JD Edwards World Tax Reference Guide

Updated on July 26, 2022

1 Value Added Taxes (VAT)

The following subjects are covered in this section:

A description of tax categories is provided in Section 1.1.

“Tax Calculation Example” in Section 1.2

To measure how much value is being added to a product or service, a levy known as a value-added tax (VAT) is imposed.

When a business enhances a product, such as packing it, it is required to pay VAT on the additional value (the value of the packaging). Therefore, the business must pay tax on the difference between the packaged product’s selling price and the costs of the materials and services bought to manufacture the product. When a firm sells a product, it is responsible for collecting the applicable VAT.

Note:

This guide uses the term “VAT” to refer to all value-added taxes. To avoid confusion, the guide does not utilize country-specific phrases like VAT in Belgium or GST in Singapore.

Section 1.1 of the Tax Code

Sales and purchases are subject to Value Added Tax (VAT). Only a small number of items and services are completely exempt from taxation.
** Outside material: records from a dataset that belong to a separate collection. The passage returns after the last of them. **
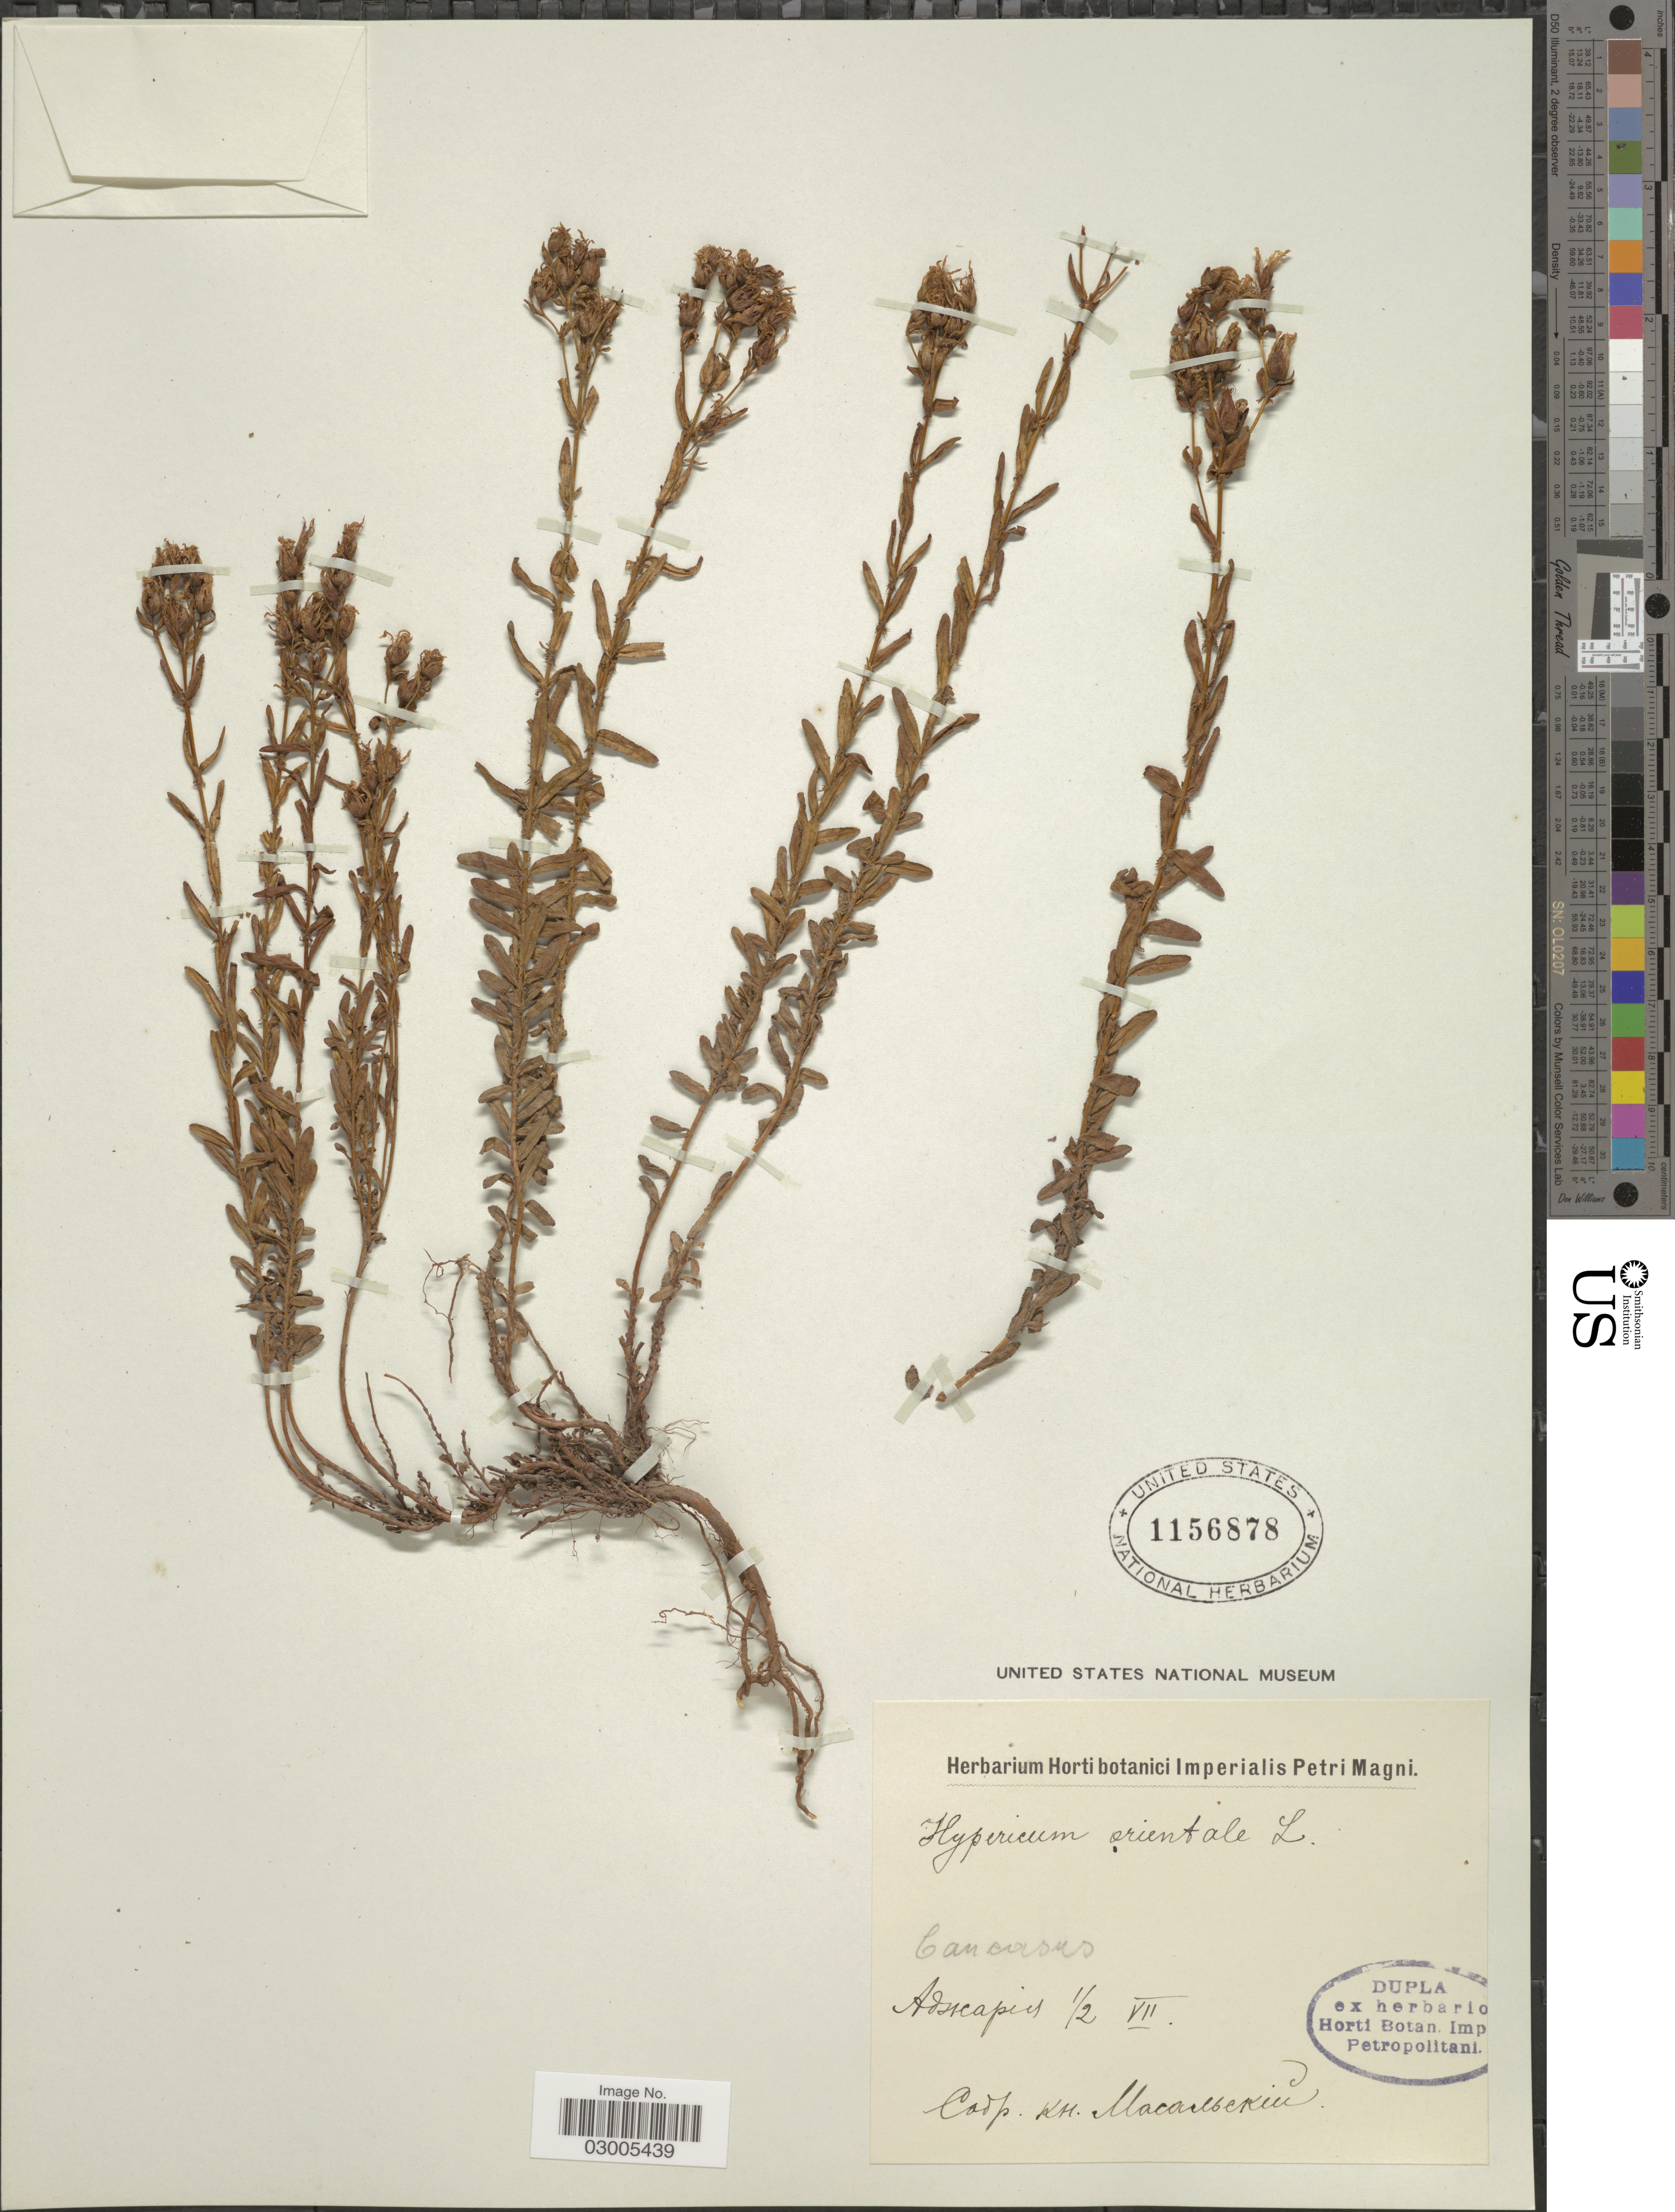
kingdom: Plantae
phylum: Tracheophyta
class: Magnoliopsida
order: Malpighiales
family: Hypericaceae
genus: Hypericum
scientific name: Hypericum orientale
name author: L.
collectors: Ex herb. Horti Botanici Imperialis Petri Magni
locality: Caucasus. Adsicapus [interpreted] ½ [unsure placement]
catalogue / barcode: US 1156878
There are three types of goods and services:

Taxable. In order to claim a tax credit for VAT paid on purchases, a company that solely sells taxable goods is required to collect VAT on its sales (purchases of materials that make up the product).

Tax-exempt. The VAT paid on purchases cannot be claimed as a tax credit by a business that only sells tax-exempt products. If VAT paid on purchases is lost to the company, then expenses may rise. Life insurance, mortgages, and property insurance are examples of this type of business.

Negative (tax-free). Tax credit for VAT paid on purchases can be claimed by a business that sells solely zero-rated products and does not collect VAT on its sales. A good example of one of these companies is one that makes basic foodstuffs or that exports their products.

There must be separate tracking of tax-exempt purchases and taxable or zero-rated expenditures for businesses that produce a mixture of the following categories.

Calculation of Taxes: An Example

The following is a simple VAT example for the manufacture and sale of a book:

Purchase Taxes Paid by Producers and Consumers

Sales tax is added to the purchase price.

Total Revenues Paid to the Government*

There are no logs for the Forester (log)

For a paper mill, it costs 10.00 cents to produce one pound of paper.

16.05.15.00 1.05 32.10.1.05 30.00 2.10.20 1.05

Wholesaler 30.00 2.10 32.10 35.00 2.45 37.45 .35

Retailer 35.00 2.45 37.45 40.00 2.80 42.80 .35

Consumer 0.00 0.00 0.00 0.00 0.00 0.00 0.00

Taxes paid to the government totaled $2.80.

Sales VAT – Purchase VAT = Taxes Paid to the Government

A 7 percent VAT can be calculated and paid using the following steps:

Make sure that VAT is reflected in the selling price of the product or service. It adds 1.05 (7 percent of the 15.00 price charged) to the 15.00 sale price for paper and sells it for 16.05, for example.

VAT paid by suppliers should be included. The mill, for instance, paid. The forester will be charged VAT of 70 percent.

Subtract the sum of the VAT amounts paid from the sum of the VAT amounts received for the current tax period (step 2 above) (step 1 above). This is the government’s portion of the VAT. The mill, for example, pays the tax authority.35 (1.05 added to its selling price less .70 paid to the forester). If a company’s calculations result in a negative balance, it may be eligible for a government rebate.

The business may or may not be able to take advantage of all three processes depending on the product category (taxable, tax-exempt, or zero-rated). Only taxable products can be added to the selling price (step 1) by a business. Only for taxable and zero-rated products can a business deduct the whole of the VAT it has paid to its suppliers from the VAT it owes on the value added (steps 2 and 3).